Saved data entries
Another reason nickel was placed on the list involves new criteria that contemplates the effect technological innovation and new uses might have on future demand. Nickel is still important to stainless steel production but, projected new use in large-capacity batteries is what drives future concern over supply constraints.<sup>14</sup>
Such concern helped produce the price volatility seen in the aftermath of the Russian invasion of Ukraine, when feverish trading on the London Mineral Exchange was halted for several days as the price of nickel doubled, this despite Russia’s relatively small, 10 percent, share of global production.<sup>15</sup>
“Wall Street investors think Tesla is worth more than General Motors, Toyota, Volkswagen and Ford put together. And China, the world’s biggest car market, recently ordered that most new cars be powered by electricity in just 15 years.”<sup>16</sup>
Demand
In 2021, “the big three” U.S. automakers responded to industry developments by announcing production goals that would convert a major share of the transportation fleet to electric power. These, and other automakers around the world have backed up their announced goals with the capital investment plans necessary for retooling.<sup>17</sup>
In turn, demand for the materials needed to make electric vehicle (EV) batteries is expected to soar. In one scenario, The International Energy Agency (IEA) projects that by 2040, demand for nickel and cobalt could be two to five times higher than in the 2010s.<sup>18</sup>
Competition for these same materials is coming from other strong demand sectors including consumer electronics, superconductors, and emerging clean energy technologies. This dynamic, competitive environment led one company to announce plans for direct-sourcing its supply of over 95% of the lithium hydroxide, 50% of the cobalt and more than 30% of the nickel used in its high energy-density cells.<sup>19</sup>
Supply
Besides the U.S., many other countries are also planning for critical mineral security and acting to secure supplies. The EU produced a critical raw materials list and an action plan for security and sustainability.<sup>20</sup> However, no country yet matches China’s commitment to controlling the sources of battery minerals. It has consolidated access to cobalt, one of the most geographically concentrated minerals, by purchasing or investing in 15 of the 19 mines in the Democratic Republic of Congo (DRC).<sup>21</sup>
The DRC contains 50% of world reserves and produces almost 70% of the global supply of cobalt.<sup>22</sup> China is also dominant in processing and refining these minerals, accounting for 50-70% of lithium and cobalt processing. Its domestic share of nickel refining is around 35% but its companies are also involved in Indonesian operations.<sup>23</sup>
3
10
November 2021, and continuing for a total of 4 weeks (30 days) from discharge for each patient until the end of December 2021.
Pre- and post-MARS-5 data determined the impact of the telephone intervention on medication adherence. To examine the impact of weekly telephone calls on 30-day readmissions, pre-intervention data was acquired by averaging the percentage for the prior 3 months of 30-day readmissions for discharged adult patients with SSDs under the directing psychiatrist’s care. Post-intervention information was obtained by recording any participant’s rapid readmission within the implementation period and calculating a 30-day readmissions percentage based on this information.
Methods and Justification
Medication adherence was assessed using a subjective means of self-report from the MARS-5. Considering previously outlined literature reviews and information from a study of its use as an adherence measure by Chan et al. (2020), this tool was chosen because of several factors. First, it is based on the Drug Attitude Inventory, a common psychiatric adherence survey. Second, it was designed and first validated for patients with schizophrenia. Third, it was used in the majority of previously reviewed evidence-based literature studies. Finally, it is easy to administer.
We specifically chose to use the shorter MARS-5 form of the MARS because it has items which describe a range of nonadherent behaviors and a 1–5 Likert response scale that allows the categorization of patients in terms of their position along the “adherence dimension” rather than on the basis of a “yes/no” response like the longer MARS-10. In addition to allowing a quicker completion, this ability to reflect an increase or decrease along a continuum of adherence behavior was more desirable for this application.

* [EXERCISE DESCRIPTION] From the first line to the last, write out the data exactly.

* [YOUR SOLUTION]
Another reason nickel was placed on the list involves new criteria that contemplates the effect technological innovation and new uses might have on future demand. Nickel is still important to stainless steel production but, projected new use in large-capacity batteries is what drives future concern over supply constraints.<sup>14</sup>
Such concern helped produce the price volatility seen in the aftermath of the Russian invasion of Ukraine, when feverish trading on the London Mineral Exchange was halted for several days as the price of nickel doubled, this despite Russia’s relatively small, 10 percent, share of global production.<sup>15</sup>
“Wall Street investors think Tesla is worth more than General Motors, Toyota, Volkswagen and Ford put together. And China, the world’s biggest car market, recently ordered that most new cars be powered by electricity in just 15 years.”<sup>16</sup>
Demand
In 2021, “the big three” U.S. automakers responded to industry developments by announcing production goals that would convert a major share of the transportation fleet to electric power. These, and other automakers around the world have backed up their announced goals with the capital investment plans necessary for retooling.<sup>17</sup>
In turn, demand for the materials needed to make electric vehicle (EV) batteries is expected to soar. In one scenario, The International Energy Agency (IEA) projects that by 2040, demand for nickel and cobalt could be two to five times higher than in the 2010s.<sup>18</sup>
Competition for these same materials is coming from other strong demand sectors including consumer electronics, superconductors, and emerging clean energy technologies. This dynamic, competitive environment led one company to announce plans for direct-sourcing its supply of over 95% of the lithium hydroxide, 50% of the cobalt and more than 30% of the nickel used in its high energy-density cells.<sup>19</sup>
Supply
Besides the U.S., many other countries are also planning for critical mineral security and acting to secure supplies. The EU produced a critical raw materials list and an action plan for security and sustainability.<sup>20</sup> However, no country yet matches China’s commitment to controlling the sources of battery minerals. It has consolidated access to cobalt, one of the most geographically concentrated minerals, by purchasing or investing in 15 of the 19 mines in the Democratic Republic of Congo (DRC).<sup>21</sup>
The DRC contains 50% of world reserves and produces almost 70% of the global supply of cobalt.<sup>22</sup> China is also dominant in processing and refining these minerals, accounting for 50-70% of lithium and cobalt processing. Its domestic share of nickel refining is around 35% but its companies are also involved in Indonesian operations.<sup>23</sup>
3
10
November 2021, and continuing for a total of 4 weeks (30 days) from discharge for each patient until the end of December 2021.
Pre- and post-MARS-5 data determined the impact of the telephone intervention on medication adherence. To examine the impact of weekly telephone calls on 30-day readmissions, pre-intervention data was acquired by averaging the percentage for the prior 3 months of 30-day readmissions for discharged adult patients with SSDs under the directing psychiatrist’s care. Post-intervention information was obtained by recording any participant’s rapid readmission within the implementation period and calculating a 30-day readmissions percentage based on this information.
Methods and Justification
Medication adherence was assessed using a subjective means of self-report from the MARS-5. Considering previously outlined literature reviews and information from a study of its use as an adherence measure by Chan et al. (2020), this tool was chosen because of several factors. First, it is based on the Drug Attitude Inventory, a common psychiatric adherence survey. Second, it was designed and first validated for patients with schizophrenia. Third, it was used in the majority of previously reviewed evidence-based literature studies. Finally, it is easy to administer.
We specifically chose to use the shorter MARS-5 form of the MARS because it has items which describe a range of nonadherent behaviors and a 1–5 Likert response scale that allows the categorization of patients in terms of their position along the “adherence dimension” rather than on the basis of a “yes/no” response like the longer MARS-10. In addition to allowing a quicker completion, this ability to reflect an increase or decrease along a continuum of adherence behavior was more desirable for this application.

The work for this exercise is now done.